### WHAT YOU SHOULD DO
Nothing may be dropped or altered: reproduce all the data.

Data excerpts
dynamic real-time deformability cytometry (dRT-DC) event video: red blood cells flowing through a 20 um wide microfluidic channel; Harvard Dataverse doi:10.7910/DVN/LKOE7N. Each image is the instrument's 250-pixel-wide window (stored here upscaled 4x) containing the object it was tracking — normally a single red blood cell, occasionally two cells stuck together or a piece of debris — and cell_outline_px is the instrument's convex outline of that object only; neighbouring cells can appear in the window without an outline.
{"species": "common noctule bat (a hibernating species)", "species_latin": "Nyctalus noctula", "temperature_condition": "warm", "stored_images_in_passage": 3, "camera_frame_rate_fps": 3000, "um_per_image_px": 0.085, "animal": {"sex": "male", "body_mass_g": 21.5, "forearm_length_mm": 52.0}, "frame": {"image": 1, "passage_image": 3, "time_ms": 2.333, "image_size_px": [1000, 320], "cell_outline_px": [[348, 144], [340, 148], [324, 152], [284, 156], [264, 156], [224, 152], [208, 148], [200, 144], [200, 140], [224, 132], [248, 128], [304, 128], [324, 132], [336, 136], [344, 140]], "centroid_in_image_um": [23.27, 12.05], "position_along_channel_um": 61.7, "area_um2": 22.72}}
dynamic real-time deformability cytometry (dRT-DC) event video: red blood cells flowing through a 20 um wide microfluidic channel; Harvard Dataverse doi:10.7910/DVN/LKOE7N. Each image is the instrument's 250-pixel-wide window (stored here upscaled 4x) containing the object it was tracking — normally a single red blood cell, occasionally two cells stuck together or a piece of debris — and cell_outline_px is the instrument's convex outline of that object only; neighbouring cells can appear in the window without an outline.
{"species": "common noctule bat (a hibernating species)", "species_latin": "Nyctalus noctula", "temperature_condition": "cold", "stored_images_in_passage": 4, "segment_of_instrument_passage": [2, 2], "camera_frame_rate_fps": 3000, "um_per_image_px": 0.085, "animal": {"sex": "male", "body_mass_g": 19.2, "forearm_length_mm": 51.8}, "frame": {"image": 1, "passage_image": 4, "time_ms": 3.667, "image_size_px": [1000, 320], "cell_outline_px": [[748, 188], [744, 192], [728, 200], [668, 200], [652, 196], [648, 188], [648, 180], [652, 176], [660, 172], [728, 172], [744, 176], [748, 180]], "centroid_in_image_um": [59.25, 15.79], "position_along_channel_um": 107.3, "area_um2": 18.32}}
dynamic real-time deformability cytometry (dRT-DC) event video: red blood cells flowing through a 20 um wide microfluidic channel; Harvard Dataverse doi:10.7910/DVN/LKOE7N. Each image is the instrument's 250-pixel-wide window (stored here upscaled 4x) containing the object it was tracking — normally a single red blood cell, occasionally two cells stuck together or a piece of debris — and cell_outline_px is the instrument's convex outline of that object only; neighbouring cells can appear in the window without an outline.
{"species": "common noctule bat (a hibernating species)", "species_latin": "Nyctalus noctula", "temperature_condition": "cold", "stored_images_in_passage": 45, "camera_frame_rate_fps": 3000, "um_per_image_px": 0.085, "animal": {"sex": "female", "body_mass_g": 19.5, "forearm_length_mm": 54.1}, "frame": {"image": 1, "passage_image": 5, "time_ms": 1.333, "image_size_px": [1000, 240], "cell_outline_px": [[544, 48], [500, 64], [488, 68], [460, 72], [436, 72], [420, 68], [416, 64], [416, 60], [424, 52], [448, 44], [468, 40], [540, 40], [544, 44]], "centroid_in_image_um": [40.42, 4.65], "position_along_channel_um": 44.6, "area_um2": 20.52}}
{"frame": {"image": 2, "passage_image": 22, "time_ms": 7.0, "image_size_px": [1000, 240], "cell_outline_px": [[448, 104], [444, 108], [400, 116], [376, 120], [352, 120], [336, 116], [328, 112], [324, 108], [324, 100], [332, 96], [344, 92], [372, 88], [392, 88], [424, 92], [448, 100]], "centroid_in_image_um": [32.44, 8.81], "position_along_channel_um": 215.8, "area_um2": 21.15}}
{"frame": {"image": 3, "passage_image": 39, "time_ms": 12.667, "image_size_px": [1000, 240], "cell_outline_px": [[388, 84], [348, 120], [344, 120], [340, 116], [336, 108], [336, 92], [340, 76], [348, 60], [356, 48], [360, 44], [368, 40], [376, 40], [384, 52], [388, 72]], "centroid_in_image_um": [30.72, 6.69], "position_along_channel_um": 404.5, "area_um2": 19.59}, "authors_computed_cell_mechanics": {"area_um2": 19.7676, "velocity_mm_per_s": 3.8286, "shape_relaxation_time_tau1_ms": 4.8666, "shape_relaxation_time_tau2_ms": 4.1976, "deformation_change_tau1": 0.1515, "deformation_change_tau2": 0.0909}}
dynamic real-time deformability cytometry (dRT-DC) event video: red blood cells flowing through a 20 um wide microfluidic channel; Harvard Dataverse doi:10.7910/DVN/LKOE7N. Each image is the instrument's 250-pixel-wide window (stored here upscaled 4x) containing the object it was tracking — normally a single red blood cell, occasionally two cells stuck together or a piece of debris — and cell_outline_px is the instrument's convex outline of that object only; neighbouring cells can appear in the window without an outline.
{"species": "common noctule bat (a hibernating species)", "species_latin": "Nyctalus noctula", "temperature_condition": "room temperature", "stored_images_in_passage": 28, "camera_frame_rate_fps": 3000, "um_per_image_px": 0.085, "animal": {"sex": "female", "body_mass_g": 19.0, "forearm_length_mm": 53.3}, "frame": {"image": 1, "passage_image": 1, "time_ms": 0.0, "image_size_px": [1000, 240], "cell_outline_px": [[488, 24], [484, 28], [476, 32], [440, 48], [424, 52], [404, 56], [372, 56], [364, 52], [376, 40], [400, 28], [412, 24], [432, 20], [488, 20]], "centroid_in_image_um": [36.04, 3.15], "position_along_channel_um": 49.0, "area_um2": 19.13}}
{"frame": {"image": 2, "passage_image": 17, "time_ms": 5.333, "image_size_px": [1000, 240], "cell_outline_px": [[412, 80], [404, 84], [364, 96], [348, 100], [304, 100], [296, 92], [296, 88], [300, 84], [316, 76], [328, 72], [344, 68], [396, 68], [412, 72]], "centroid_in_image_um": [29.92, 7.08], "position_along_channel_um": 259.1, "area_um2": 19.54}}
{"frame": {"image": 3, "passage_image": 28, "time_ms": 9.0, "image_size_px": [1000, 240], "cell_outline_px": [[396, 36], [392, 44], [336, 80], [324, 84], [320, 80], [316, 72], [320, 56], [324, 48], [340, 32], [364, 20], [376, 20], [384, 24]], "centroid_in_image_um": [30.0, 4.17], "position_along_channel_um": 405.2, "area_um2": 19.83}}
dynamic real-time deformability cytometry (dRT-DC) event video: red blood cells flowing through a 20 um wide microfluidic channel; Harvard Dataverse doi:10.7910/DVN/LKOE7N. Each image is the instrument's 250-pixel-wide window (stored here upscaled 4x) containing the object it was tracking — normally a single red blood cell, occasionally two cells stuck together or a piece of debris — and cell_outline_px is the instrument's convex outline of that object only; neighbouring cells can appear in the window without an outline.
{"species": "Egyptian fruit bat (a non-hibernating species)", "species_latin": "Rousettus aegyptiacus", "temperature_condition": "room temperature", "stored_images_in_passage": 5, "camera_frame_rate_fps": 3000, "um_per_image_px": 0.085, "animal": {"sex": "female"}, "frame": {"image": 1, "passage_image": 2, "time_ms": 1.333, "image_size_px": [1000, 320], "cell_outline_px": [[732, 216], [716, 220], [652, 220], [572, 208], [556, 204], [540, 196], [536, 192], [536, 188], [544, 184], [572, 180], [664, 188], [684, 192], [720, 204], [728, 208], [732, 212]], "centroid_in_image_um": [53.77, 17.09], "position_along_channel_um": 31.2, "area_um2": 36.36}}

### TASK RESULT
dynamic real-time deformability cytometry (dRT-DC) event video: red blood cells flowing through a 20 um wide microfluidic channel; Harvard Dataverse doi:10.7910/DVN/LKOE7N. Each image is the instrument's 250-pixel-wide window (stored here upscaled 4x) containing the object it was tracking — normally a single red blood cell, occasionally two cells stuck together or a piece of debris — and cell_outline_px is the instrument's convex outline of that object only; neighbouring cells can appear in the window without an outline.
{"species": "common noctule bat (a hibernating species)", "species_latin": "Nyctalus noctula", "temperature_condition": "warm", "stored_images_in_passage": 3, "camera_frame_rate_fps": 3000, "um_per_image_px": 0.085, "animal": {"sex": "male", "body_mass_g": 21.5, "forearm_length_mm": 52.0}, "frame": {"image": 1, "passage_image": 3, "time_ms": 2.333, "image_size_px": [1000, 320], "cell_outline_px": [[348, 144], [340, 148], [324, 152], [284, 156], [264, 156], [224, 152], [208, 148], [200, 144], [200, 140], [224, 132], [248, 128], [304, 128], [324, 132], [336, 136], [344, 140]], "centroid_in_image_um": [23.27, 12.05], "position_along_channel_um": 61.7, "area_um2": 22.72}}
dynamic real-time deformability cytometry (dRT-DC) event video: red blood cells flowing through a 20 um wide microfluidic channel; Harvard Dataverse doi:10.7910/DVN/LKOE7N. Each image is the instrument's 250-pixel-wide window (stored here upscaled 4x) containing the object it was tracking — normally a single red blood cell, occasionally two cells stuck together or a piece of debris — and cell_outline_px is the instrument's convex outline of that object only; neighbouring cells can appear in the window without an outline.
{"species": "common noctule bat (a hibernating species)", "species_latin": "Nyctalus noctula", "temperature_condition": "cold", "stored_images_in_passage": 4, "segment_of_instrument_passage": [2, 2], "camera_frame_rate_fps": 3000, "um_per_image_px": 0.085, "animal": {"sex": "male", "body_mass_g": 19.2, "forearm_length_mm": 51.8}, "frame": {"image": 1, "passage_image": 4, "time_ms": 3.667, "image_size_px": [1000, 320], "cell_outline_px": [[748, 188], [744, 192], [728, 200], [668, 200], [652, 196], [648, 188], [648, 180], [652, 176], [660, 172], [728, 172], [744, 176], [748, 180]], "centroid_in_image_um": [59.25, 15.79], "position_along_channel_um": 107.3, "area_um2": 18.32}}
dynamic real-time deformability cytometry (dRT-DC) event video: red blood cells flowing through a 20 um wide microfluidic channel; Harvard Dataverse doi:10.7910/DVN/LKOE7N. Each image is the instrument's 250-pixel-wide window (stored here upscaled 4x) containing the object it was tracking — normally a single red blood cell, occasionally two cells stuck together or a piece of debris — and cell_outline_px is the instrument's convex outline of that object only; neighbouring cells can appear in the window without an outline.
{"species": "common noctule bat (a hibernating species)", "species_latin": "Nyctalus noctula", "temperature_condition": "cold", "stored_images_in_passage": 45, "camera_frame_rate_fps": 3000, "um_per_image_px": 0.085, "animal": {"sex": "female", "body_mass_g": 19.5, "forearm_length_mm": 54.1}, "frame": {"image": 1, "passage_image": 5, "time_ms": 1.333, "image_size_px": [1000, 240], "cell_outline_px": [[544, 48], [500, 64], [488, 68], [460, 72], [436, 72], [420, 68], [416, 64], [416, 60], [424, 52], [448, 44], [468, 40], [540, 40], [544, 44]], "centroid_in_image_um": [40.42, 4.65], "position_along_channel_um": 44.6, "area_um2": 20.52}}
{"frame": {"image": 2, "passage_image": 22, "time_ms": 7.0, "image_size_px": [1000, 240], "cell_outline_px": [[448, 104], [444, 108], [400, 116], [376, 120], [352, 120], [336, 116], [328, 112], [324, 108], [324, 100], [332, 96], [344, 92], [372, 88], [392, 88], [424, 92], [448, 100]], "centroid_in_image_um": [32.44, 8.81], "position_along_channel_um": 215.8, "area_um2": 21.15}}
{"frame": {"image": 3, "passage_image": 39, "time_ms": 12.667, "image_size_px": [1000, 240], "cell_outline_px": [[388, 84], [348, 120], [344, 120], [340, 116], [336, 108], [336, 92], [340, 76], [348, 60], [356, 48], [360, 44], [368, 40], [376, 40], [384, 52], [388, 72]], "centroid_in_image_um": [30.72, 6.69], "position_along_channel_um": 404.5, "area_um2": 19.59}, "authors_computed_cell_mechanics": {"area_um2": 19.7676, "velocity_mm_per_s": 3.8286, "shape_relaxation_time_tau1_ms": 4.8666, "shape_relaxation_time_tau2_ms": 4.1976, "deformation_change_tau1": 0.1515, "deformation_change_tau2": 0.0909}}
dynamic real-time deformability cytometry (dRT-DC) event video: red blood cells flowing through a 20 um wide microfluidic channel; Harvard Dataverse doi:10.7910/DVN/LKOE7N. Each image is the instrument's 250-pixel-wide window (stored here upscaled 4x) containing the object it was tracking — normally a single red blood cell, occasionally two cells stuck together or a piece of debris — and cell_outline_px is the instrument's convex outline of that object only; neighbouring cells can appear in the window without an outline.
{"species": "common noctule bat (a hibernating species)", "species_latin": "Nyctalus noctula", "temperature_condition": "room temperature", "stored_images_in_passage": 28, "camera_frame_rate_fps": 3000, "um_per_image_px": 0.085, "animal": {"sex": "female", "body_mass_g": 19.0, "forearm_length_mm": 53.3}, "frame": {"image": 1, "passage_image": 1, "time_ms": 0.0, "image_size_px": [1000, 240], "cell_outline_px": [[488, 24], [484, 28], [476, 32], [440, 48], [424, 52], [404, 56], [372, 56], [364, 52], [376, 40], [400, 28], [412, 24], [432, 20], [488, 20]], "centroid_in_image_um": [36.04, 3.15], "position_along_channel_um": 49.0, "area_um2": 19.13}}
{"frame": {"image": 2, "passage_image": 17, "time_ms": 5.333, "image_size_px": [1000, 240], "cell_outline_px": [[412, 80], [404, 84], [364, 96], [348, 100], [304, 100], [296, 92], [296, 88], [300, 84], [316, 76], [328, 72], [344, 68], [396, 68], [412, 72]], "centroid_in_image_um": [29.92, 7.08], "position_along_channel_um": 259.1, "area_um2": 19.54}}
{"frame": {"image": 3, "passage_image": 28, "time_ms": 9.0, "image_size_px": [1000, 240], "cell_outline_px": [[396, 36], [392, 44], [336, 80], [324, 84], [320, 80], [316, 72], [320, 56], [324, 48], [340, 32], [364, 20], [376, 20], [384, 24]], "centroid_in_image_um": [30.0, 4.17], "position_along_channel_um": 405.2, "area_um2": 19.83}}
dynamic real-time deformability cytometry (dRT-DC) event video: red blood cells flowing through a 20 um wide microfluidic channel; Harvard Dataverse doi:10.7910/DVN/LKOE7N. Each image is the instrument's 250-pixel-wide window (stored here upscaled 4x) containing the object it was tracking — normally a single red blood cell, occasionally two cells stuck together or a piece of debris — and cell_outline_px is the instrument's convex outline of that object only; neighbouring cells can appear in the window without an outline.
{"species": "Egyptian fruit bat (a non-hibernating species)", "species_latin": "Rousettus aegyptiacus", "temperature_condition": "room temperature", "stored_images_in_passage": 5, "camera_frame_rate_fps": 3000, "um_per_image_px": 0.085, "animal": {"sex": "female"}, "frame": {"image": 1, "passage_image": 2, "time_ms": 1.333, "image_size_px": [1000, 320], "cell_outline_px": [[732, 216], [716, 220], [652, 220], [572, 208], [556, 204], [540, 196], [536, 192], [536, 188], [544, 184], [572, 180], [664, 188], [684, 192], [720, 204], [728, 208], [732, 212]], "centroid_in_image_um": [53.77, 17.09], "position_along_channel_um": 31.2, "area_um2": 36.36}}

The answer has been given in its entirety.